**Set task**
Copy every line of the entries word for word, leaving out the pictures.
+++ Records to use +++
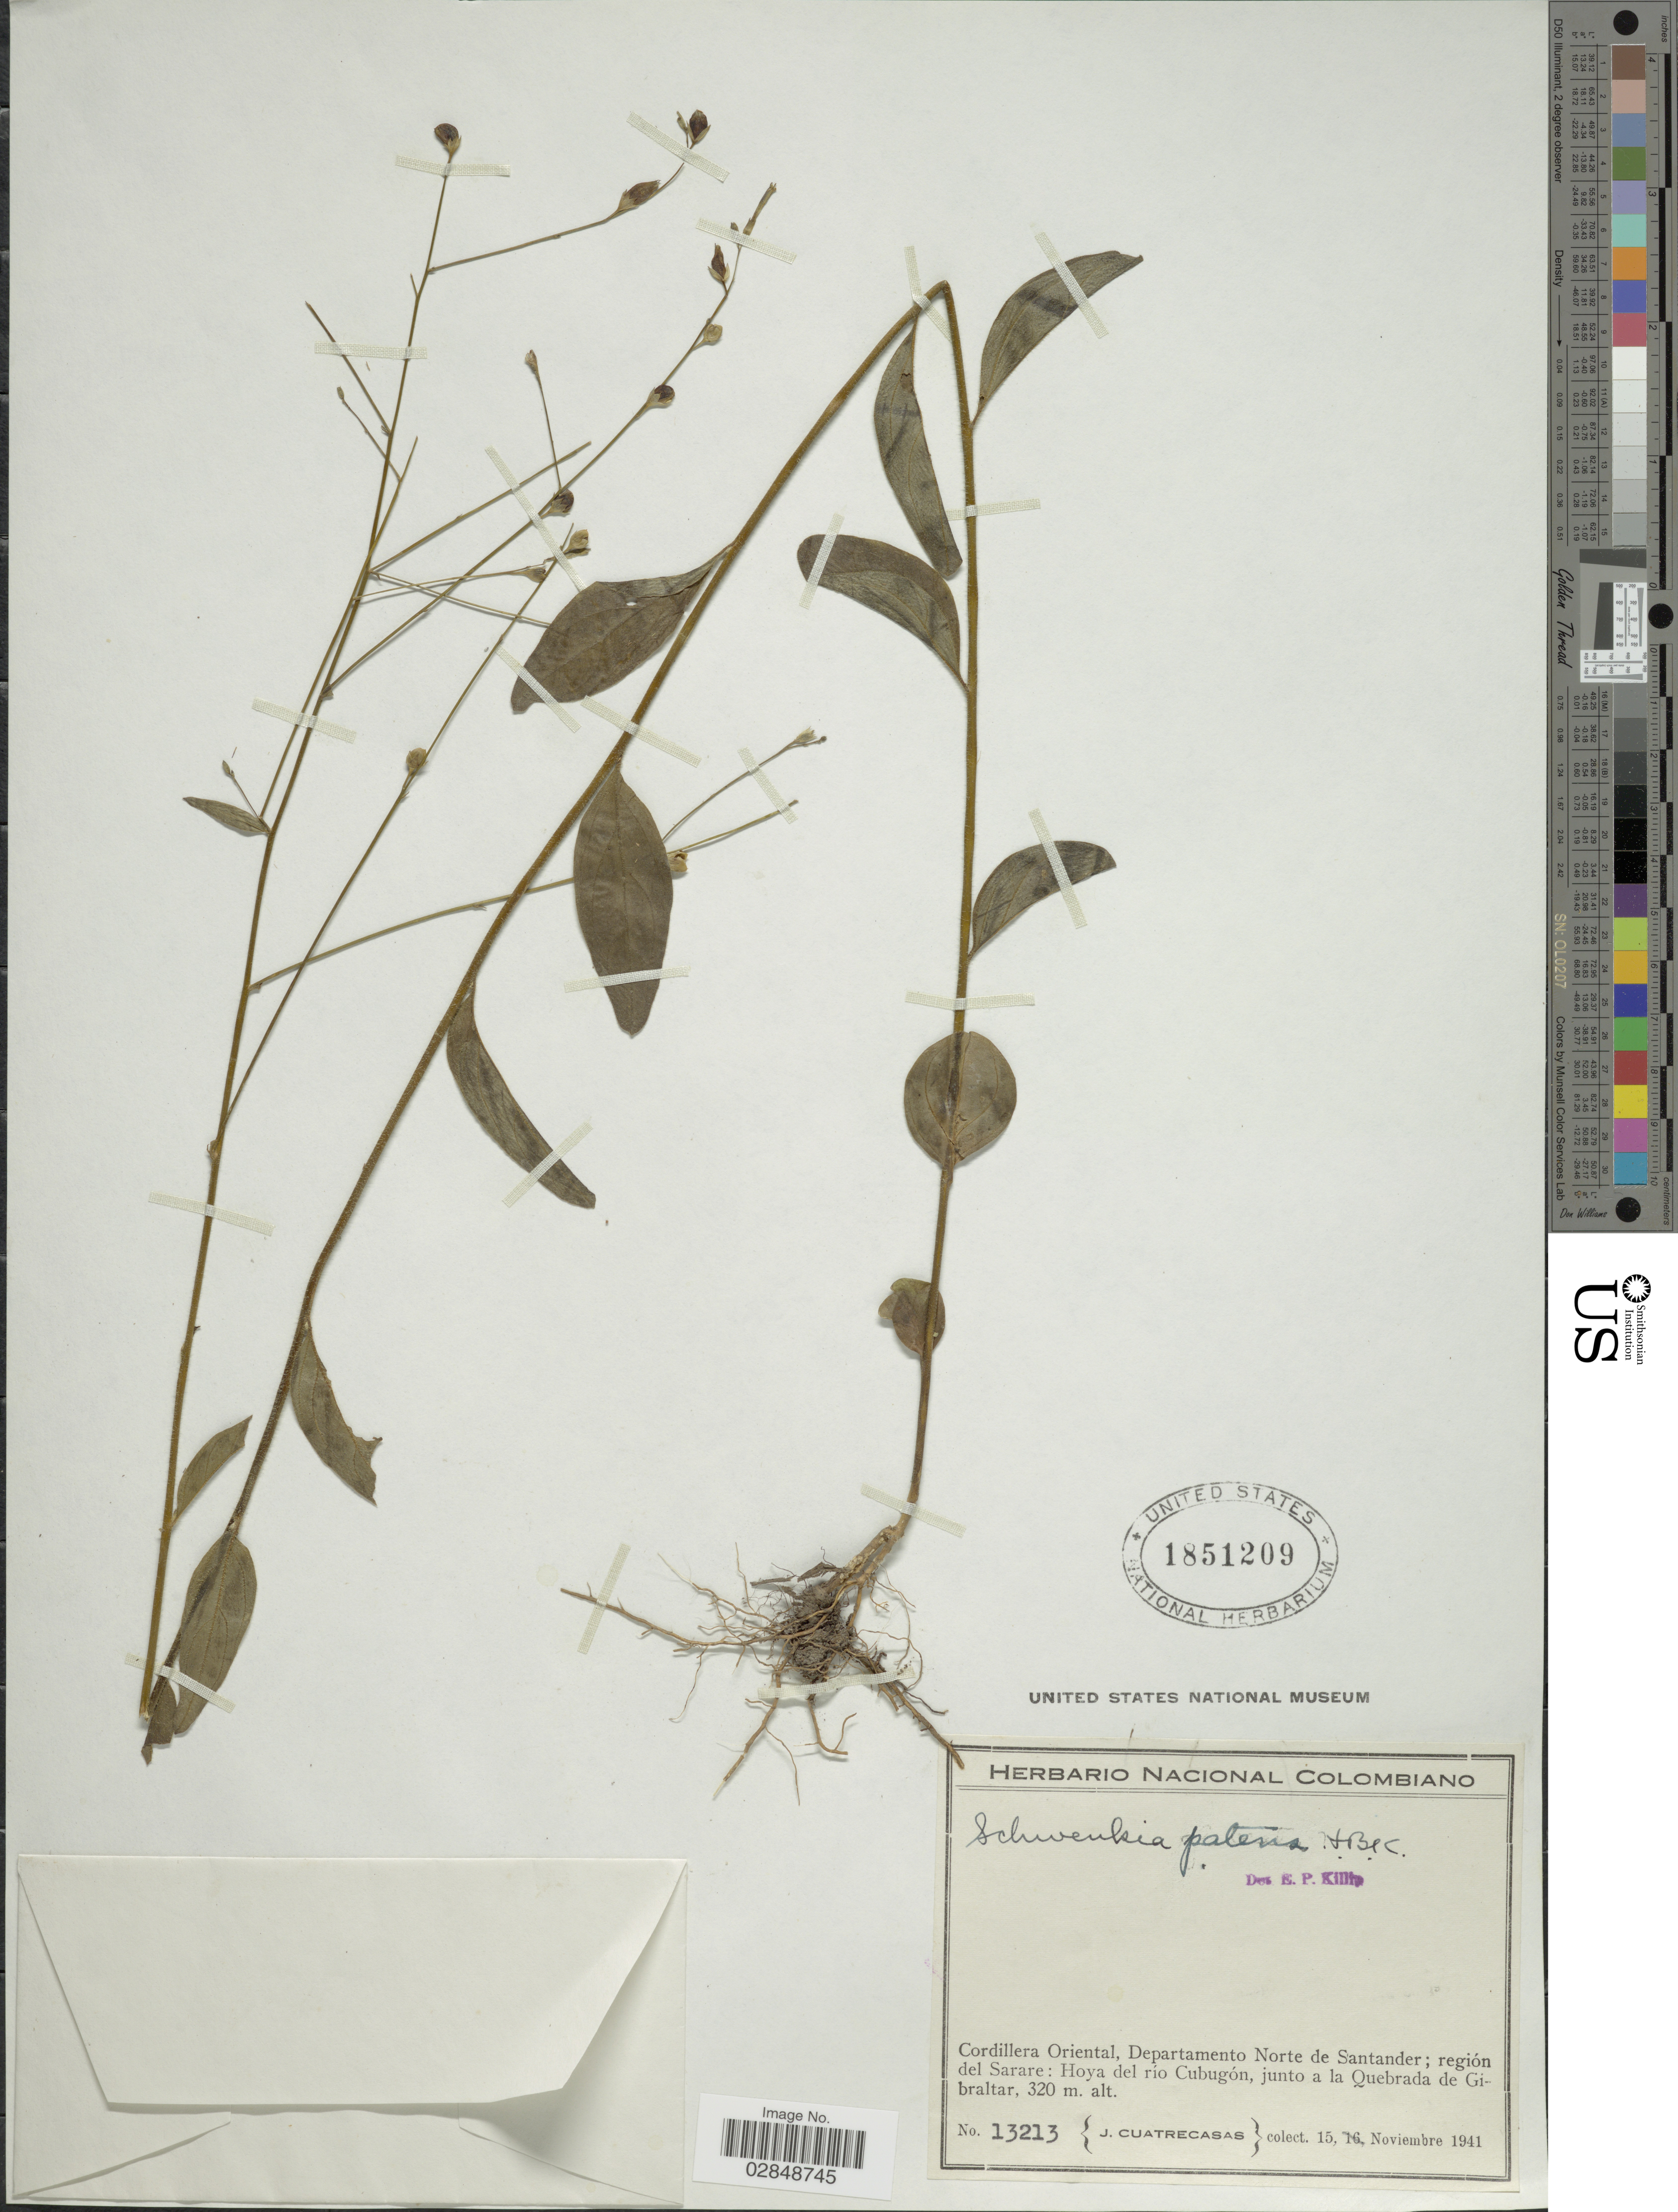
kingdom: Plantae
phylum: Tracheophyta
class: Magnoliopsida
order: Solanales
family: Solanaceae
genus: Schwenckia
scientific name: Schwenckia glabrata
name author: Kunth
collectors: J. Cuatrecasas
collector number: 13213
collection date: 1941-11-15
+++
**Answer to this exercise**
kingdom: Plantae
phylum: Tracheophyta
class: Magnoliopsida
order: Solanales
family: Solanaceae
genus: Schwenckia
scientific name: Schwenckia glabrata
name author: Kunth
collectors: J. Cuatrecasas
collector number: 13213
collection date: 1941-11-15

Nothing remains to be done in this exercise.